Tapes ’n Tapes, “Cowbell,” from The Loon. A wonderfully twisted pop ditty full of off-center touches, from the quivering vocals to the prominence of the bass as a melodic instrument to its itchy, anxious texture. It’s a lot like Frog Eyes on an inadequate dose of Ritalin, and better for being ever-so-slightly tamer. Stream. Download.
Elf Power, “Back to the Web,” online only. This track – recorded in Rock Island, Illinois, for Daytrotter.com – has a gauzy, muffled lo-fi sound and a vocal tone that would fit right in on a Robert Pollard or Guided by Voices album. Georgia’s Elf Power starts with a dreamy base of low-key instrumentation (with Celtic and Middle Eastern undertones) that slowly builds to an electric cacophony. An escalation rather than a verse-chorus-verse song, with a well-placed wave of distortion near the two-minute mark that feels utterly natural. Download.
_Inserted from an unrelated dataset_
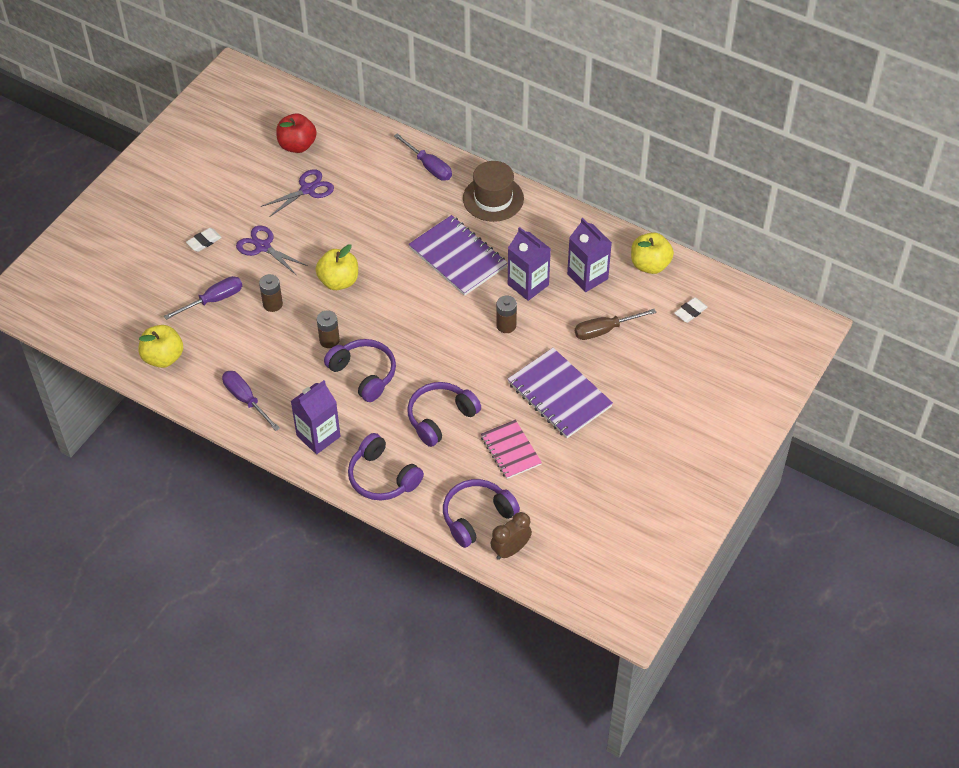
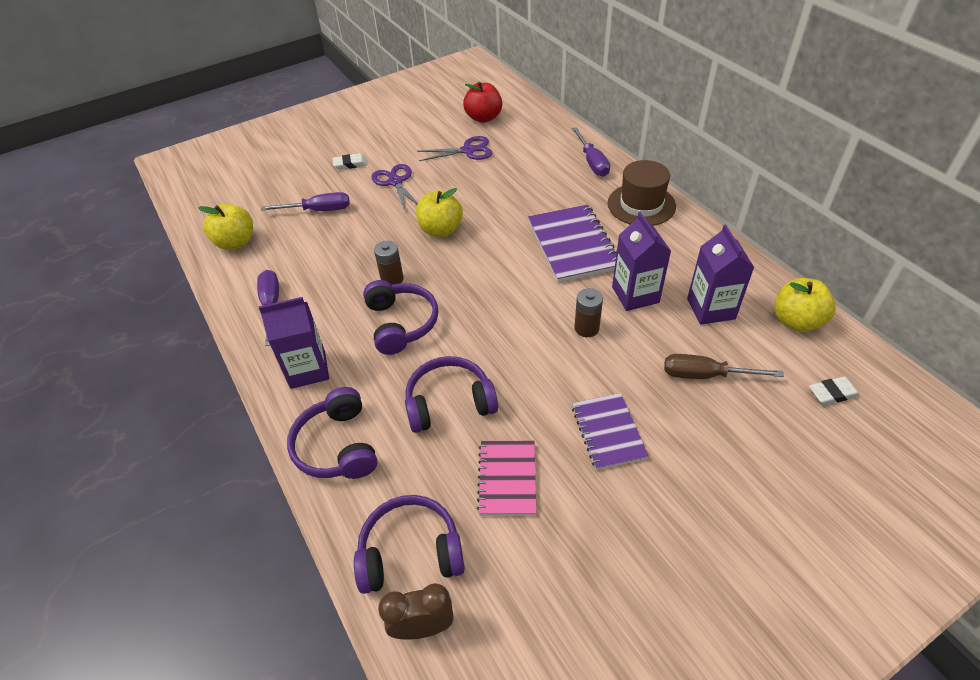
camera: 30 degrees right, 5 degrees down
(272, 304) = (366, 230): brown battery -> none
(559, 395) = (608, 432): purple notebook -> purple notebook, size x0.63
TV on the Radio, “A Method,” from Return to Cookie Mountain. We close with a great Peter Gabriel-Beach Boys collaboration arranged by Bobby McFerrin – but without Peter Gabriel, the Beach Boys, or Bobby McFerrin. With lead vocals reminiscent of Gabriel’s peculiar marble-mouthed way around words, and some lovely, otherworldly harmonies, the track soars with sweetness, but it’s punctuated and grounded by minimalist, insistent percussion – including subdued claps – that always keeps the listener off-guard. Download.
This article originally appeared in slightly different form in the River Cities’ Reader.
Yes, but have you heard Joanna Newsom’s new album, Ys? or the new Hold Steady?
Emily:
I have heard (and love) the Newsom album, although I doubt I would have included anything from it here because of the length of the tracks.
I have not heard the Hold Steady record, although I’ve read many good things about it. I’ll be sure to check it out.